Even after a pitch has been approved, last minute changes are a constant possibility. “Originally my role in [Miu Miu’s AW13 campaign] was to go in and change some balustrades, get a couple of nice bits of street furniture and some bikes.” But when Miu Miu realised they couldn’t shoot the New York skyline without image rights, “They were like, ‘What can you build?’ and I was like ‘Oh my god, ok.’ So, I built the pontoon. I had a week.”
Heath created New York’s East River using acres of stretched cling film and used old-school perspective techniques to give the resulting image the illusion of depth. “We weren’t saying it was real — it had this sort of bizarre surreal feel to it.”
Heath has also created sets for runway shows, most notably a life-sized willow tree for Lanvin in 2011.“On the day before the show Albert [Elbaz] walked in and said, ‘I am not sure about the tree, can you take it down?’”
“It was vast. It had taken about 48 hours to put up and would have taken a day to take down. I remember thinking ‘Oh my god,’ and saying, ‘Yes, yes I can take it down, but I will have to know in the next 20 mins, so just let me know. I can get the guys working on it straight away.’ He looked at me, at [the tree], paused, considered and said, ‘No, no. I like the tree.’ I just know that had I said no, I would have had to take it down. [The work] had to stand up itself.”
“When somebody goes, ‘It’s not working,’ you need to be amenable, because it is not about you.” Heath’s studio on Shacklewell Lane, a veritable hub of British creatives (neighbours include Christopher Kane and Gareth Pugh) is surprisingly uncluttered. Heath believes the photograph or the show is the true end product, not the props she creates, and thus doesn’t archive her work. Nestled in the corner, however, partly hidden by a slowly deflating owls head, this reporter spots a pair of black men’s oxfords fitted with glittery platypus flippers, in gradients of bronzed sienna. They are typical Heath. “We made a whole duck costume, Tim took one look and said ‘I don’t like it,’ so it was discarded immediately. Even if you think the photographer is wrong you have to just respect it.”
Heath’s flexible attitude clearly works. “Everything has always snowballed off the back of somebody I have worked with. The role of an agent is to get you work, but I can honestly say that mine hasn’t had to work very hard — the work has always propelled itself. Though to manage my career they have had to work hard. Negotiations, budget sign-offs — for example, with a lot of the sets, like the Miu Miu set, you can spend £70,000 (about $115,000) in a week.”
Heath’s career is not one of glamorous play, however. Hers is often the trudging and laborious, mud-splattered reality behind the manicured, highly-produced images. “Quite often you can’t get a vehicle to where you are shooting. You have to traipse across a field with a giant fake tree and half a house that you have brought to Versailles from England, because you can’t touch the trees there. And invariably it is pissing down with rain,” she laughed.
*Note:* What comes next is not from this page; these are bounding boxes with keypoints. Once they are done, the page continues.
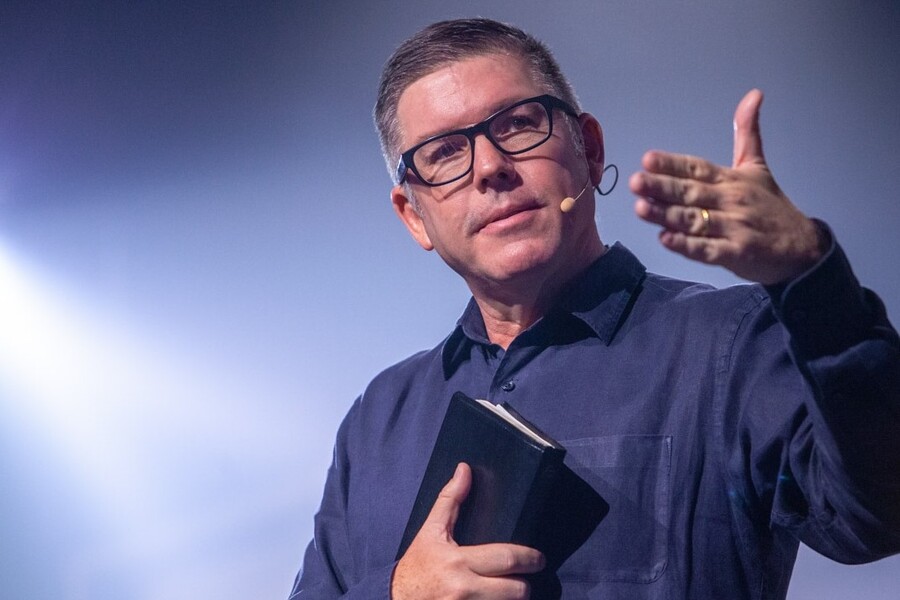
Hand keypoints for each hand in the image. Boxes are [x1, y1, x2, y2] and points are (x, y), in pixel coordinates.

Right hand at [391, 463, 544, 599]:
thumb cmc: (416, 566)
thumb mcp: (431, 532)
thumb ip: (450, 500)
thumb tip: (465, 470)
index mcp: (459, 561)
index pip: (508, 559)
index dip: (530, 558)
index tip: (538, 559)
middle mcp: (464, 589)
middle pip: (517, 590)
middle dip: (526, 584)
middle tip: (526, 578)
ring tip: (510, 592)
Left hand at [629, 89, 824, 284]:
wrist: (803, 247)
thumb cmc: (771, 206)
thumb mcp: (757, 166)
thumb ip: (747, 133)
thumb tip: (753, 94)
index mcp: (731, 178)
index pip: (697, 168)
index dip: (672, 164)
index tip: (648, 159)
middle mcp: (730, 199)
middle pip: (691, 192)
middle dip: (661, 187)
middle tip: (635, 181)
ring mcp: (734, 227)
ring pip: (694, 219)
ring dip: (667, 214)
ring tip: (641, 208)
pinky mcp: (736, 253)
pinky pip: (707, 249)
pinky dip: (687, 245)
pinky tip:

Being resourceful is also a big part of the job. “I wanted golden bulrushes for this Mulberry Harrods window, which we couldn’t find anywhere. We didn’t have money to have them carved. So, it had to be something that we created at the studio. They’re metal rods, a fake frankfurter sausage and the end of a knitting needle on top. I think Ange, my assistant, had already tried filling condoms with some kind of expandafoam!”
“But I would have no interest in making something look real when actually they would prefer the real thing.” Making the absurd hyperreal however, is something Heath revels in, “like the bread airplane for Hermès, which was totally silly. I had a great French assistant at the time and we were in Paris doing a Dior job, talking about the propeller and the wheels and she said, ‘Why don’t we go and see if we get those things baked?!’”
Like much of her exquisitely realised fantasies, the result creates a child-like acceptance of the fantastical. And, indeed, through her work, Heath has achieved what every child wishes, making real her unfettered imagination.